Buongiorno. L’annuncio di Trump sulla sua telefonata con Putin che, secondo il presidente americano, «vuole la fine della guerra»; la ritirata di Israele dal corridoio a Gaza; il muro contro muro sulla giustizia tra maggioranza e magistrati; il cambio di rotta del governo sui centri in Albania; l’intervista al leader M5S Giuseppe Conte; le tentate (e in un caso riuscita) truffe agli imprenditori con la finta voce del ministro Crosetto. Sono queste le principali notizie sul Corriere di oggi. Vediamo.
L’annuncio di Trump sulla telefonata con Putin
Il presidente americano Donald Trump ha detto di aver sentito al telefono quello russo Vladimir Putin per parlare della fine della guerra in Ucraina. Lo ha sostenuto in un’intervista concessa venerdì al quotidiano New York Post a bordo dell’aereo presidenziale. «È meglio che non ve lo dica», ha replicato Trump alla domanda su quante volte avesse parlato con l’autocrate russo. E non ha fornito dettagli sui colloqui, ma si è detto convinto che a Putin «importi» del drammatico costo in vite umane del conflitto, iniziato nel febbraio 2022 quando la Russia ha invaso l’Ucraina. «Vuole vedere la gente smettere di morire», ha detto Trump. «Tutta quella gente morta. Giovani, bellissime persone. Sono come i vostri figli, due milioni di loro».

### Set di dati:

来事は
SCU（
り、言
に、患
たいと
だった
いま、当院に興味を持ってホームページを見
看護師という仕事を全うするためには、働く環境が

==

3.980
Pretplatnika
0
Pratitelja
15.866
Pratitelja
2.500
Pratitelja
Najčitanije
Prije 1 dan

### Esercizi:
a: Estrai dal brano sulla telefonata tra Trump e Putin la parte che comincia con le parole contenenti "Buongiorno. L’annuncio di" e termina con "di oggi. Vediamo.".
b: In base al brano sulla telefonata tra Trump e Putin, quale convinzione esprime Trump sull'atteggiamento di Putin verso il costo umano della guerra, e con quali parole la sostiene?

### Soluzioni degli esercizi:
a:
Buongiorno. L’annuncio di Trump sulla sua telefonata con Putin che, secondo il presidente americano, «vuole la fine della guerra»; la ritirata di Israele dal corridoio a Gaza; il muro contro muro sulla giustizia tra maggioranza e magistrati; il cambio di rotta del governo sui centri in Albania; l’intervista al leader M5S Giuseppe Conte; le tentate (e in un caso riuscita) truffe agli imprenditori con la finta voce del ministro Crosetto. Sono queste le principali notizie sul Corriere di oggi. Vediamo.

b: Trump si dice convinto che a Putin «importi» del drammatico costo in vite umane del conflitto in Ucraina. A sostegno afferma che Putin «vuole vedere la gente smettere di morire». Aggiunge che i morti sono «giovani, bellissime persone», «due milioni di loro».